満足度★★★
何事も多様に見せる演出で観たい
「熱狂」はヒットラーがドイツで大統領に選ばれるまでのお話。「あの記憶の記録」は1970年のイスラエルを舞台に、ある男が1944年の出来事を語るお話でした。共通の登場人物によって2作品をつなげる工夫もあり、両方観るとより楽しめる公演でした。
四角いステージをほぼ三方から客席が囲む舞台美術で、舞台中央奥の壁には床から天井にかけて逆L字型に、強制収容所をおもわせる金網と柵が張り巡らされていました。網の中にはがれき、レンガやごみ、くしゃくしゃになった布や、片方だけの革靴もはさまっています。
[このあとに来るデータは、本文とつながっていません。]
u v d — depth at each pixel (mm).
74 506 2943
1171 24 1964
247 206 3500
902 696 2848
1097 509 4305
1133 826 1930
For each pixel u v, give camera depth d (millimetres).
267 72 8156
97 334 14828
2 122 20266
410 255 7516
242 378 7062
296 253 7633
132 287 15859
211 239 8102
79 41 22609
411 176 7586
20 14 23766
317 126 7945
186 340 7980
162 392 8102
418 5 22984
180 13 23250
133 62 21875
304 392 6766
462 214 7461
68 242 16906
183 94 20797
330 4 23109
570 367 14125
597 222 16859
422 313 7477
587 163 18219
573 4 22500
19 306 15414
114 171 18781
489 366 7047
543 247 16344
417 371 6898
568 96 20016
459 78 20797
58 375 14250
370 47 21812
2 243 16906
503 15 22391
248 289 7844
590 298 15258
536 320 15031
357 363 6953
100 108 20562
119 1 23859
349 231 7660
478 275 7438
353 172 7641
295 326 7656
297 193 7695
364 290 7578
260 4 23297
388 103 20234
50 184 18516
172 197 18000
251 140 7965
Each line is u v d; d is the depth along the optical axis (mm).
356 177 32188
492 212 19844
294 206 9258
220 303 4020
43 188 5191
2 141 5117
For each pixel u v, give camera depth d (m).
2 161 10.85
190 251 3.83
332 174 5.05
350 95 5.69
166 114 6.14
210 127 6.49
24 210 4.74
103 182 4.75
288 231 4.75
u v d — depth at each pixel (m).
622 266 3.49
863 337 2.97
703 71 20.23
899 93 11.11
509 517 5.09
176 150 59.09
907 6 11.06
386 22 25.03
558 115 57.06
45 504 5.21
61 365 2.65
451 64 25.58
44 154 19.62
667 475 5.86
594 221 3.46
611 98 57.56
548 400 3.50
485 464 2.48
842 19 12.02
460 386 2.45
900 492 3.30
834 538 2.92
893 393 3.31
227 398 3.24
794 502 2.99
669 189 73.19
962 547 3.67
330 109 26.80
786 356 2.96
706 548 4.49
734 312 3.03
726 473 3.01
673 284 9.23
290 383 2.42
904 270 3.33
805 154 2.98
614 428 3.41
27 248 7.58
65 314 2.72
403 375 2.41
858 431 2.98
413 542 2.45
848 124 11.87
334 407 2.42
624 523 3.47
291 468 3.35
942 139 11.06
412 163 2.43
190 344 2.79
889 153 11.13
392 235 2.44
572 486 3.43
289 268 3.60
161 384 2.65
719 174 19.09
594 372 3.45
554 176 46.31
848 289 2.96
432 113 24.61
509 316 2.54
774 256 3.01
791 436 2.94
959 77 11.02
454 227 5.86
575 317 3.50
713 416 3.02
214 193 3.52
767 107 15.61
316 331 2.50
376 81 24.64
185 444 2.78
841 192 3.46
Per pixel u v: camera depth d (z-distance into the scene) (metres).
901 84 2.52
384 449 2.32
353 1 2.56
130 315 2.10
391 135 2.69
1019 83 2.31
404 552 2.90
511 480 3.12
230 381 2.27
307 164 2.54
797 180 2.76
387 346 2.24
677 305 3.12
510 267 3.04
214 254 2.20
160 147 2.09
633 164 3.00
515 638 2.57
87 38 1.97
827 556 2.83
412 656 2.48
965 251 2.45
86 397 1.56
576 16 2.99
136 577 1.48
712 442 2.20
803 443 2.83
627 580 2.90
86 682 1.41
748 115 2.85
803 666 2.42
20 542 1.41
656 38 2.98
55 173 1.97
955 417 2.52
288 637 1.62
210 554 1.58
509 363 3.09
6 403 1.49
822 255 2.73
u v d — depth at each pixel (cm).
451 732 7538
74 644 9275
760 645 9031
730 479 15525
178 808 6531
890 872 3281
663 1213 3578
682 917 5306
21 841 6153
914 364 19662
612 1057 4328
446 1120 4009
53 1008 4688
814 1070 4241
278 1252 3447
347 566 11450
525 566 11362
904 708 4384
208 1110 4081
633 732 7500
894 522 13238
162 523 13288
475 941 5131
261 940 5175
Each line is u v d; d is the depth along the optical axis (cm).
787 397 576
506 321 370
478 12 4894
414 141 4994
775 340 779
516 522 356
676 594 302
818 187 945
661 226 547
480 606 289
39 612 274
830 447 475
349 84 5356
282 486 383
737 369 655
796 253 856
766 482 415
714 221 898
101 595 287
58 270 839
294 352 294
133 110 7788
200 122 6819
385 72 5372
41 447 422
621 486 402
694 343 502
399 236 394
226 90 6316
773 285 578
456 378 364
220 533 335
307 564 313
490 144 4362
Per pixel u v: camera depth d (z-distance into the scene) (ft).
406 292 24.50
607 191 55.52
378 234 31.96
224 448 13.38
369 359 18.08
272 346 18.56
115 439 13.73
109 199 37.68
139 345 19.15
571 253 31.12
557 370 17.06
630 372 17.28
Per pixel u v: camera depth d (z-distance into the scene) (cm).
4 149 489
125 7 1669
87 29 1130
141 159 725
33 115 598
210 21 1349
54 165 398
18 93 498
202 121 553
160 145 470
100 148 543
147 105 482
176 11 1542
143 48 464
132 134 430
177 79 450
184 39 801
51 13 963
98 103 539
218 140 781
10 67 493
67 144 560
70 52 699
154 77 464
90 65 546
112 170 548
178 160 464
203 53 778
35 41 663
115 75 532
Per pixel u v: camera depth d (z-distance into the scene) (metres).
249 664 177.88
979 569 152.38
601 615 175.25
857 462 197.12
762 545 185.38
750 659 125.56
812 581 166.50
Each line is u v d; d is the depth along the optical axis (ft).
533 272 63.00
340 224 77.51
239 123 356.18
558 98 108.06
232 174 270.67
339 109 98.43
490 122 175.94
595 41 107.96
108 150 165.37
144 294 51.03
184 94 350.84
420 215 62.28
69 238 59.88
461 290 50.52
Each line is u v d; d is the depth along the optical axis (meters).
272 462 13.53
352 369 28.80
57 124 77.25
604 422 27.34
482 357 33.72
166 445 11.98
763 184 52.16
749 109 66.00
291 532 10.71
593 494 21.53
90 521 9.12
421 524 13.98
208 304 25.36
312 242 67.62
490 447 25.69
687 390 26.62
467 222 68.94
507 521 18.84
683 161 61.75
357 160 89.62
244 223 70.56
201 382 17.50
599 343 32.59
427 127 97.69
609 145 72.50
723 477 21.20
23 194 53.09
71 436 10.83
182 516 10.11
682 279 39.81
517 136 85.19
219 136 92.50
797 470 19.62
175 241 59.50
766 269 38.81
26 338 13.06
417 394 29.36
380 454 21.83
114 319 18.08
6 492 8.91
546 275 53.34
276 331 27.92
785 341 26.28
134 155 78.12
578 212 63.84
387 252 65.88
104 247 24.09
家具やその他の装飾で変化をつけ、同じ舞台美術で2作品をうまく上演されていたと思います。
私は「熱狂」の方が面白かったです。「あの記憶の記録」は主人公の一人語りに重きを置き過ぎて、歴史教科書のようになってしまっているように感じました。
Ort-d.d『わが友ヒットラー』のクチコミにも書きましたとおり、同じ題材を扱った団体同士で半券割引や交互トーク出演などの共同企画を実施されました。2作品交互上演だけでも現場は大変だったでしょうに、他団体と協力し合って広報活動をされたことは素晴らしいと思います。